Previous explanations of the phenomenon of birth synchronicity have suggested that having offspring at the same time might offer an advantage through a decreased risk of predation or allowing more efficient communal care. However, the new research, conducted by Dr Sarah Hodge and Dr Michael Cant (a Royal Society University Research Fellow) – both of the University of Exeter’s Centre for Ecology and Conservation – and Dr Matthew Bell of the University of Cambridge’s Department of Zoology, proposes that synchronised births may owe more to competition between different females’ offspring than any other factor.
The authors point out that infanticide – a relatively common occurrence in mongoose groups – is perpetrated much more frequently by females that have not given birth themselves (even though they may be pregnant).

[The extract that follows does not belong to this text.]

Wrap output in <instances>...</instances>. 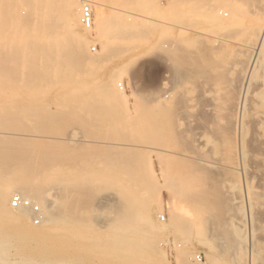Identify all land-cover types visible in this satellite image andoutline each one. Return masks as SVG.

Through observations of mongoose groups in the wild, they discovered that the offspring of mongoose mothers who gave birth significantly before the rest of their cohort stood a much higher chance of being killed by a jealous mongoose mother-to-be.
One might think that the solution to this would be to give birth after the rest of the group – but the scientists discovered that this results in offspring who are considerably smaller and weaker than the rest of their group and are therefore likely to lose out in competition for limited resources. As such, it appears that mongooses have evolved extreme birth synchronicity in order to find the ideal middle way between these two problems.